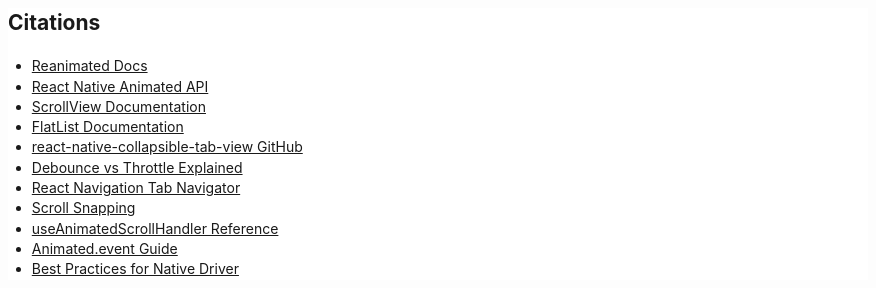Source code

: ## Citations

- [Reanimated Docs](https://docs.swmansion.com/react-native-reanimated/)
- [React Native Animated API](https://reactnative.dev/docs/animated)
- [ScrollView Documentation](https://reactnative.dev/docs/scrollview)
- [FlatList Documentation](https://reactnative.dev/docs/flatlist)
- [react-native-collapsible-tab-view GitHub](https://github.com/PedroBern/react-native-collapsible-tab-view)
- [Debounce vs Throttle Explained](https://css-tricks.com/debouncing-throttling-explained-examples/)
- [React Navigation Tab Navigator](https://reactnavigation.org/docs/tab-based-navigation/)
- [Scroll Snapping](https://reactnative.dev/docs/scrollview#snaptointerval)
- [useAnimatedScrollHandler Reference](https://docs.swmansion.com/react-native-reanimated/docs/api/useAnimatedScrollHandler/)
- [Animated.event Guide](https://reactnative.dev/docs/animated#animatedevent)
- [Best Practices for Native Driver](https://reactnative.dev/docs/animations#using-the-native-driver)

</PostDetail>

TASK TO CARRY OUT
Skipping all images, output the listing exactly.

RESPONSE BOX
Source code

: ## Citations

- [Reanimated Docs](https://docs.swmansion.com/react-native-reanimated/)
- [React Native Animated API](https://reactnative.dev/docs/animated)
- [ScrollView Documentation](https://reactnative.dev/docs/scrollview)
- [FlatList Documentation](https://reactnative.dev/docs/flatlist)
- [react-native-collapsible-tab-view GitHub](https://github.com/PedroBern/react-native-collapsible-tab-view)
- [Debounce vs Throttle Explained](https://css-tricks.com/debouncing-throttling-explained-examples/)
- [React Navigation Tab Navigator](https://reactnavigation.org/docs/tab-based-navigation/)
- [Scroll Snapping](https://reactnative.dev/docs/scrollview#snaptointerval)
- [useAnimatedScrollHandler Reference](https://docs.swmansion.com/react-native-reanimated/docs/api/useAnimatedScrollHandler/)
- [Animated.event Guide](https://reactnative.dev/docs/animated#animatedevent)
- [Best Practices for Native Driver](https://reactnative.dev/docs/animations#using-the-native-driver)

</PostDetail>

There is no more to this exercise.